2. Dave Erickson's Lifetime Achievement Award Speech. I've attended nearly every one of the Lifetime Achievement Award dinners and heard the speeches. All of them have been excellent, as one might expect from people receiving a lifetime achievement award for excellence in advocacy teaching. But Dave's was inspirational, on many levels. He emphasized the importance of hard work, a commitment to excellence, and thorough preparation--all hallmarks of his personal life and the approach his teams bring to mock trial competitions. He paid homage to the people responsible for the past, present, and future of mock trial competitions. He talked about how proud he was to be a member of the legal profession. In his inimitable way, he shared the story of how George Washington's physicians bled him with leaches while he was at Valley Forge to try to restore him to health, and he told us next time a doctor disparages the legal profession, we should help the doctor with a dose of perspective: "Remember, while your predecessors were sucking the lifeblood out of George Washington with leeches, mine were writing the Declaration of Independence and the Constitution." No one could say it better.

3. Panel on Gender Bias and Trial Advocacy. It's there, but we don't like to think about it, and even worse, many of us don't know how to address it or deal with it. We had a phenomenal panel discussion from Liz Boals (American), Alice Craig (Kansas), and Sara Jacobson (Temple) about how to identify and address the problems. The audience was lively and interactive, to put it mildly. I'd like to see someone from this panel or the audience write more about its significance to what we do as advocacy teachers and law school professors. 

4. Storytelling and Psychodrama. I attended two breakout sessions with Charlie Rose and Rafe Foreman on storytelling and psychodrama. Both are closely related to each other, and both are at the heart of what we do as trial lawyers and teach as trial professors. Charlie introduced us to storytelling circles, and I spent a moving and intimate morning with about 10 other people, sitting in a circle and sharing stories of family, hope, sorrow, and joy. The catalyst was an inanimate object--in this case, a chalice-type silver bowl--that we passed around the room, with the holder of the bowl free to tell a story inspired in some way by previous stories, or to pass the bowl on to the next person. Rafe taught an introduction to psychodrama and sociodrama, whetting my appetite to learn more. I'm going to try to make it to a formal psychodrama training course this year.

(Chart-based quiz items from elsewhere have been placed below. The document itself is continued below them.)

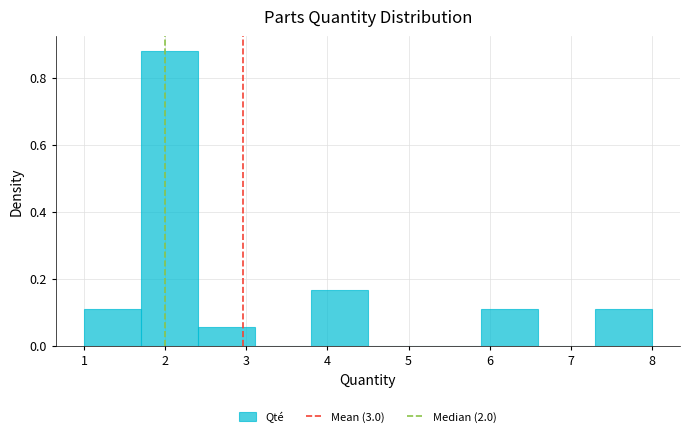

Which range on the x-axis has the tallest bar?

1.7 to 2.4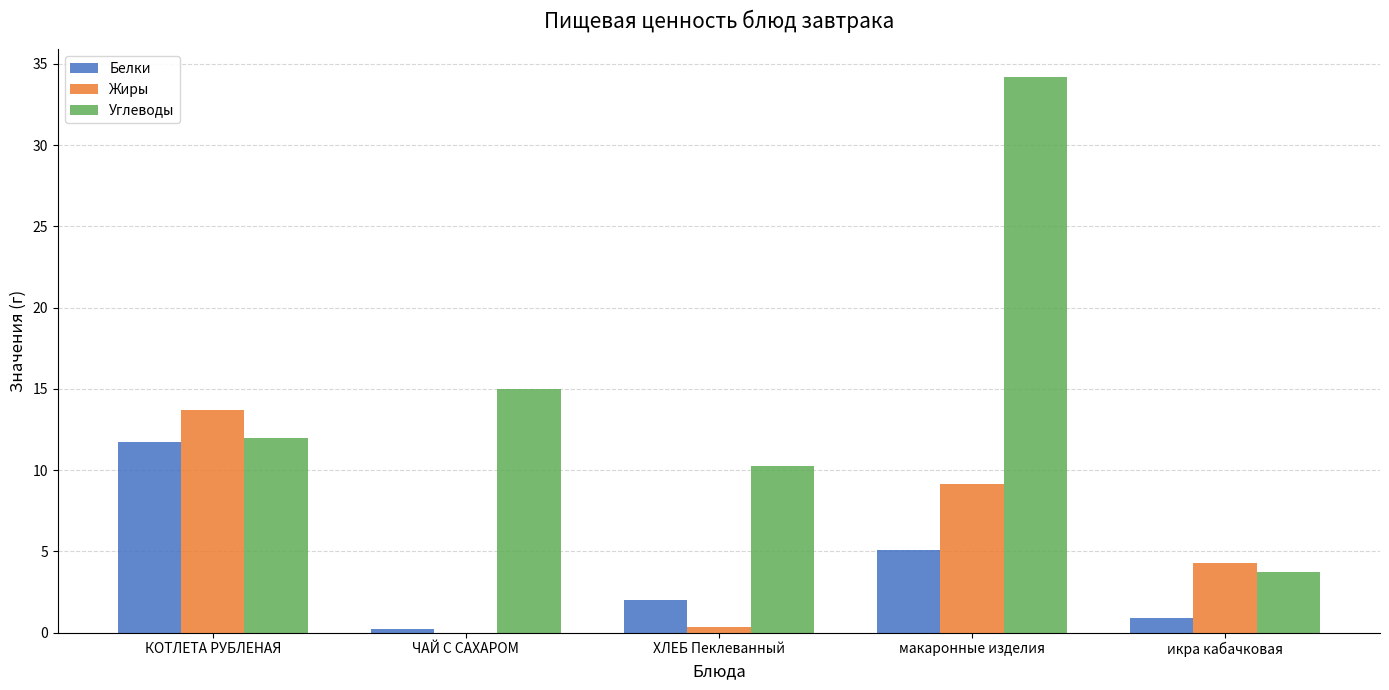

True or false: Жиры has a value of 0.0 at ЧАЙ С САХАРОМ.

True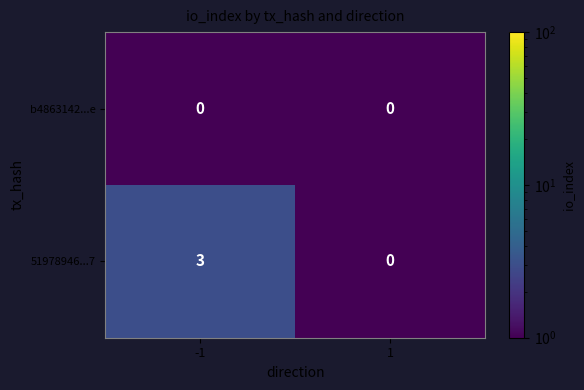

Is the value of 51978946...7 at -1 greater than the value of b4863142...e at -1?

Yes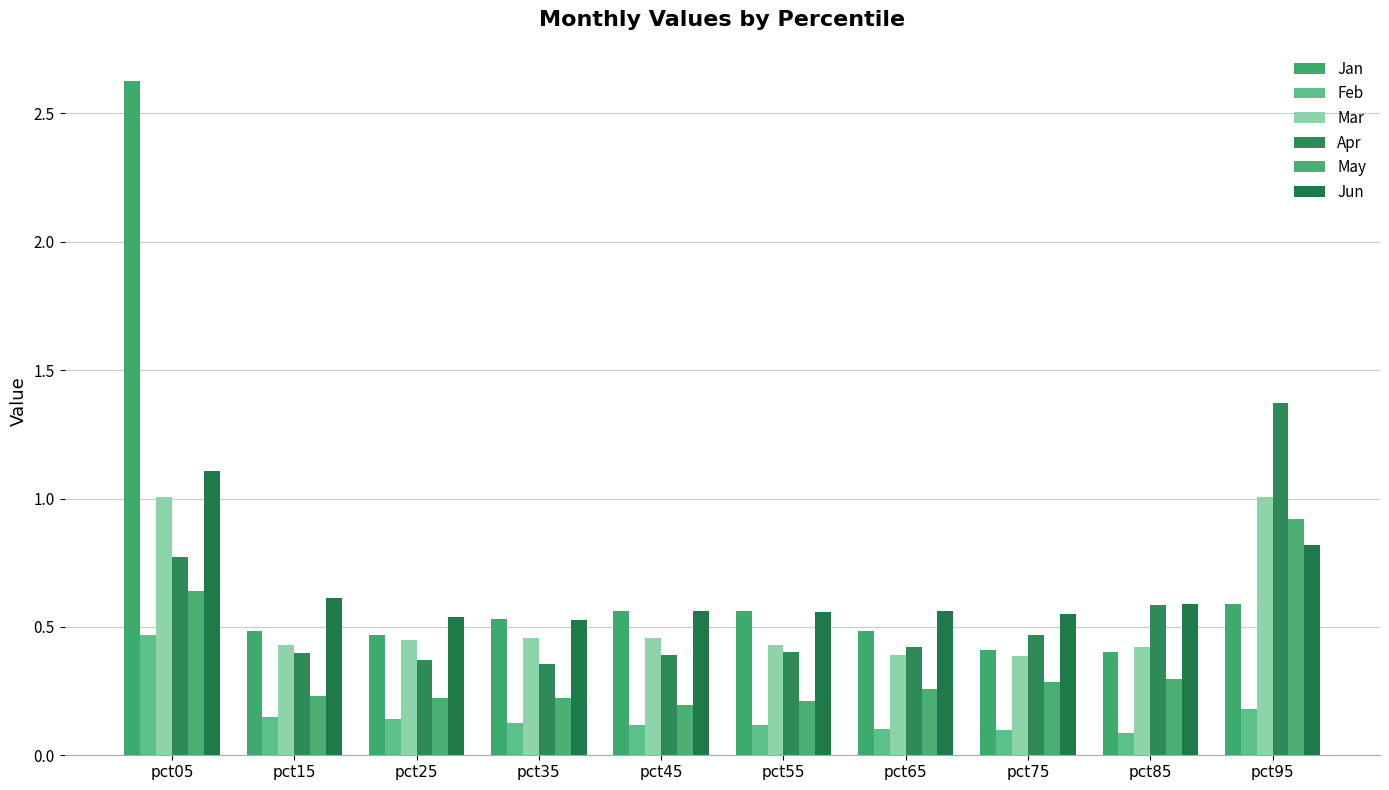

What is the value of the Mar bar at the 10th from the left?

1.0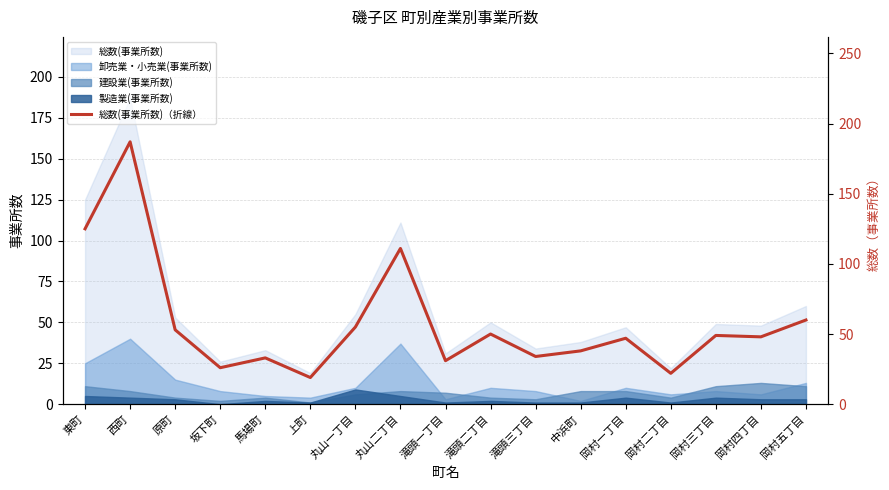

Where does the data first go above 48?

東町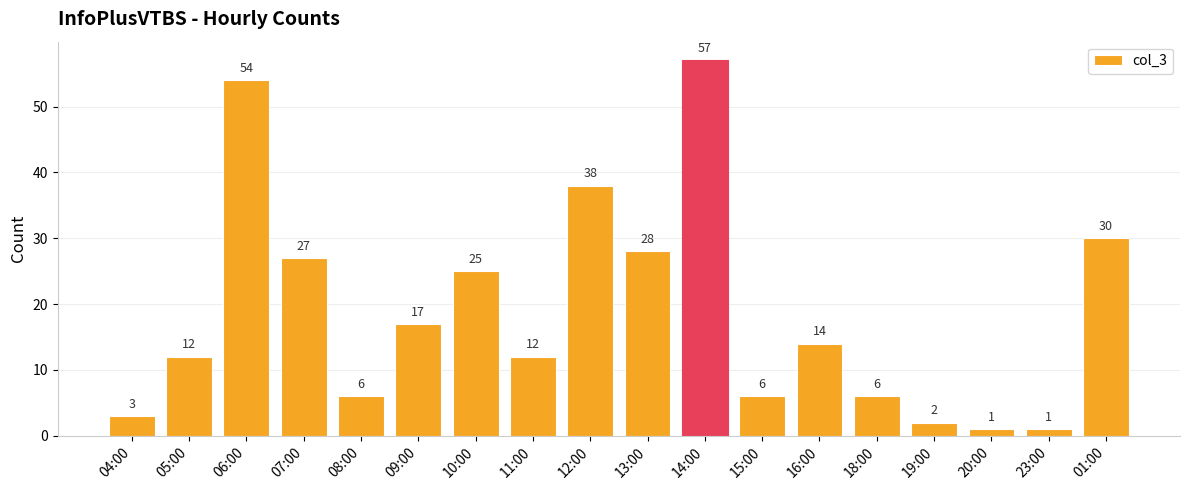

Between 12:00 and 06:00, which is larger?

06:00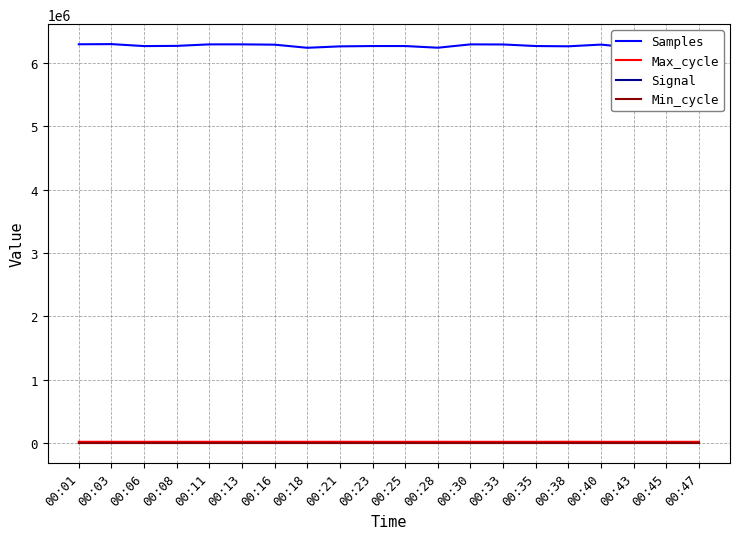

What is the difference between the Max_cycle values at 00:45 and 00:38?

710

5. Joshua Karton and Gillian More. Joshua is the High Priest and Shaman of advocacy teachers, and he worked his magic on a new group of teachers again this year. Gillian, to whom I deferentially refer as Gillian, Queen of Scots, braced us with her tough-minded, no-nonsense approach to advocacy teaching, but she also showed us what it meant to try new things and become vulnerable. On a selfish note, I get to teach with both of them in Oxford in July. The two months between now and then will not pass quickly enough for me.

6. Law Professor as Hero and Advocate. Steve Easton of Wyoming took us through the classic hero's journey when he gave an impassioned and inspiring pitch, encouraging law professors--despite the personal, financial, and professional price--to take on pro bono cases for our own good and that of our students, clients, and the profession. When I grow up, I want to be like Steve.

7. And All the Rest. I've left things out, but by doing so, I do not mean to slight or diminish any part of the conference. It was all good. To those who attended and got something different from it than I've written about: please write about it, send it to me, and I'll post it to the blog. To those who couldn't come, I hope it works out next year. To those who've never considered coming: we'd love it if you'd join us.